The differential diagnosis includes sacral chordoma, sacral giant cell tumor, or sacral telangiectatic osteosarcoma with multiple bone metastases.

Chordoma is the commonest primary sacral tumor and accounts for 40% of all sacral tumors. It is most commonly seen in the fifth and sixth decades of life and has a predilection for men [17]. The tumor is usually characterized by a very high signal on T2WI and multiple FFLs can also occur inside the tumor [2] due to hemorrhage and necrosis. However, distant metastases are uncommon in chordomas [17]. Giant cell tumor is another commonly seen primary tumor in the sacrum [18]. Typically, it is an osteolytic lesion without sclerotic rims and calcifications on CT images and has low signal intensity on both T1- and T2-weighted images [17]. Secondary aneurysmal bone cysts with multiple FFLs are frequently seen in sacral giant cell tumors [18]. Nevertheless, giant cell tumors are usually found in patients aged from 20 to 30 years [18]. Multicentric giant cell tumors or multiple bone metastases are also rare [19].

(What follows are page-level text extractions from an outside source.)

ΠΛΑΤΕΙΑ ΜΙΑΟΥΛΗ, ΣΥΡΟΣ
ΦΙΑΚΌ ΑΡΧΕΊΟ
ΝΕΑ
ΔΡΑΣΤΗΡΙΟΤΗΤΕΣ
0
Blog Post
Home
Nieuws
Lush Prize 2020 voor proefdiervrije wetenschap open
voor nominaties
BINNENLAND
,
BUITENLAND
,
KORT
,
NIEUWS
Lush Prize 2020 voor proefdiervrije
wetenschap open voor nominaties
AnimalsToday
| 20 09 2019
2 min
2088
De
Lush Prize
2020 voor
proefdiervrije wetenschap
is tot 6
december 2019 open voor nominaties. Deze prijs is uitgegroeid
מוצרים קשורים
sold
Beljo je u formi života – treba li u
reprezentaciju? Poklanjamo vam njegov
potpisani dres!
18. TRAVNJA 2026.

Telangiectatic osteosarcoma fits the description of our patient’s sacral tumor. Telangiectatic osteosarcoma is a bone malignancy characterized by multiple, dilated, blood-filled cavities with high-grade sarcomatous cells in the peripheral rim and septations [20]. It usually displays as an osteolytic bone lesion with infiltrative margins on CT images, meanwhile, multiple FFLs with thick peripheral and septal surrounding tissue can be found on MRI [20, 21]. However, patients with telangiectatic osteosarcoma are usually younger than 20 years old [21], and telangiectatic osteosarcoma of the sacrum was extremely rare, with only one case reported in PubMed [22].

In summary, we report an uncommon case of bone metastases with multiple FFLs from gastric cancer, with an atypical appearance of the sacral lesion, which is difficult to be differentiated from a primary sacral malignancy. The point is to know that multiple bone lesions with multiple FFLs can be a sign of bone metastases; meanwhile, the FFLs in bone metastases indicate that breast, gastric, and lung cancers are the most likely primary tumors. In addition, it is important for radiologists to pay attention to the age of the patient and the site of the lesion in order to make a reasonable and accurate diagnosis.